Me and Lydia, a Character I Relate To

(SPOILER ALERT!)

Every now and again when I watch a movie I find myself relating to a character on a deep level. In a previous blog article I wrote about how I related to multiple characters in the animated film “Kiki’s Delivery Service.” Now I would like to talk about Lydia Howland, a character played by Kristen Stewart in the movie “Still Alice.” 

“Still Alice” stars Julianne Moore as Alice Howland. She’s the type of person that seems to have it all; she has a prestigious and honorable position as a linguistics professor at Columbia, is married to a doctor (played by Alec Baldwin), and has three children (with a grandchild on the way) now grown. Tragically, Alice discovers shortly after her 50th birthday that she has early onset familial Alzheimer’s disease; while most people who sadly get Alzheimer’s do so when they’re in their old age, Alice gets it when she’s still relatively young.

Lydia is one of Alice’s three daughters. She’s played amazingly by Kristen Stewart in a film already filled with wonderfully engrossing performances (Julianne Moore herself won the Oscar for Best Actress with this movie). Lydia is very much the odd duck in the family; while her parents work in the respected positions of being a doctor and a professor, and her siblings also have more traditional jobs, Lydia is working to become an actress. She has a small amount of success, being featured in the play “Angels in America,” and moves to California. But no matter where she is in the world, Lydia keeps in touch with her mother Alice, having regular Skype sessions with her and having deep conversations, whether in person or not; for example, shortly after being seen by her mother in the play “Angels in America,” Alice tells her about old friends of hers that had died due to AIDS.

This brings me to Alice’s husband John. Earlier in the film, shortly after Alice gets her devastating diagnosis, she visits a home for elderly people with Alzheimer’s. She sees that the vast majority of them are women, many with still living husbands who just don’t want to or feel that they can take care of them; upon seeing this she wonders if this is her fate, and even considers suicide. As her diagnosis gets worse her husband John gets offered a position at Minnesota’s Mayo Clinic, and wants to move there despite his wife’s suffering. At one point, shortly after Lydia has moved to California, John has a meeting with his two other adult children, discussing what to do. During this conversation John expresses disgust at the fact that his daughter Lydia has moved to California, feeling that she’s abandoned the family and in particular her suffering mother.

Let’s examine this for a moment. We have an adult man who has lived a very full life, getting married to a woman whom I assume he said to in his vows, “for better or for worse.” He already has a great and probably fairly high-paying job as a doctor. He no longer has to care for his children, so he should have at least some time to care for his wife (and he could probably use his expertise as a doctor to help). Meanwhile, we have his daughter Lydia, who is just beginning to truly live her life. She moved to another state to pursue her own dreams, like many young people do after graduating from either high school or college. And despite the distance between them, Lydia continues to have a strong relationship with her mother, whether or not her own father chooses to recognize it.

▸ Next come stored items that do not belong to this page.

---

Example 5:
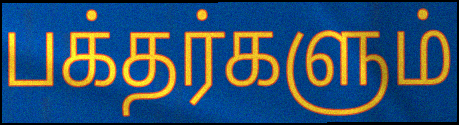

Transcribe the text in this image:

பக்தர்களும்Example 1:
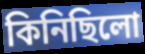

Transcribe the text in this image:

কিনিছিলো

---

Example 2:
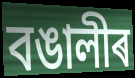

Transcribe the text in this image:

বঙালীৰ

In the end, as Alice’s condition gets worse, Lydia ends up moving back to New York to care for her while continuing the pursuit of her acting career there. Her father meanwhile ultimately decides to move to Minnesota for his new job. Maybe it was the right decision for Lydia, but it wasn’t a decision that I feel she should have felt obligated to make. She was keeping her relationship with her mother strong and loving, something a lot of people at that age don’t do; in fact there are people much older than her that don’t do as much. And despite all of the hardships her mother and overall immediate family were going through, she still had a right to pursue her own life.

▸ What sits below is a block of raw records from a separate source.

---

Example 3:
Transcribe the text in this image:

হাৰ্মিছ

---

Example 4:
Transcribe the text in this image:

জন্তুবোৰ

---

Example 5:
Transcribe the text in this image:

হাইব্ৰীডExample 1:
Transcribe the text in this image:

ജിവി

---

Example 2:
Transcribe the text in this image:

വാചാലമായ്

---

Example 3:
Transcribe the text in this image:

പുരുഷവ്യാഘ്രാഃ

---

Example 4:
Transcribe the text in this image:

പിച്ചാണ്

There’s probably a lot we can say about this movie as far as themes, especially about the ending. One could talk about how women in general are oftentimes expected to sacrifice more when it comes to their dreams and desires than men. One could also talk about how no matter what one does, someone in a person’s family may judge them for what they do with their lives or about how they relate to other people. 

        Personally I can relate to the latter. I’m not going to tell you the specifics or who was involved, because there are people whose privacy I do not wish to invade. But there are relatives who judged me harshly for not supposedly being a good enough son to my own father (he unfortunately died of cancer a few years back). At the time I was living in the state of Washington, and he was down in Florida; briefly I considered moving back to Florida after his diagnosis, but ultimately decided not to (I have my reasons). Still I talked to him on the phone fairly frequently (and did ultimately visit him down in Florida), although for a few (but not all) of my relatives, that wasn’t enough. Keep in mind that these were people who had seldom ever called, texted, messaged, or otherwise contacted me, some not for twenty years, so really who were they to talk? There were even relatives whom I found out about their weddings (and the fact that they had even been engaged in the first place) after the fact thanks to Facebook. Honestly after attending my father’s funeral, there are a few relatives (I won’t name names here) whom I will never be in the same room with again, both for my own mental well-being and honestly because I fear for own my safety with a few of them. Unlike Lydia in the movie, I didn’t completely change my life for my father. And while Lydia made perhaps a noble choice, I made the choice that was ultimately right for me, and I have never once regretted it.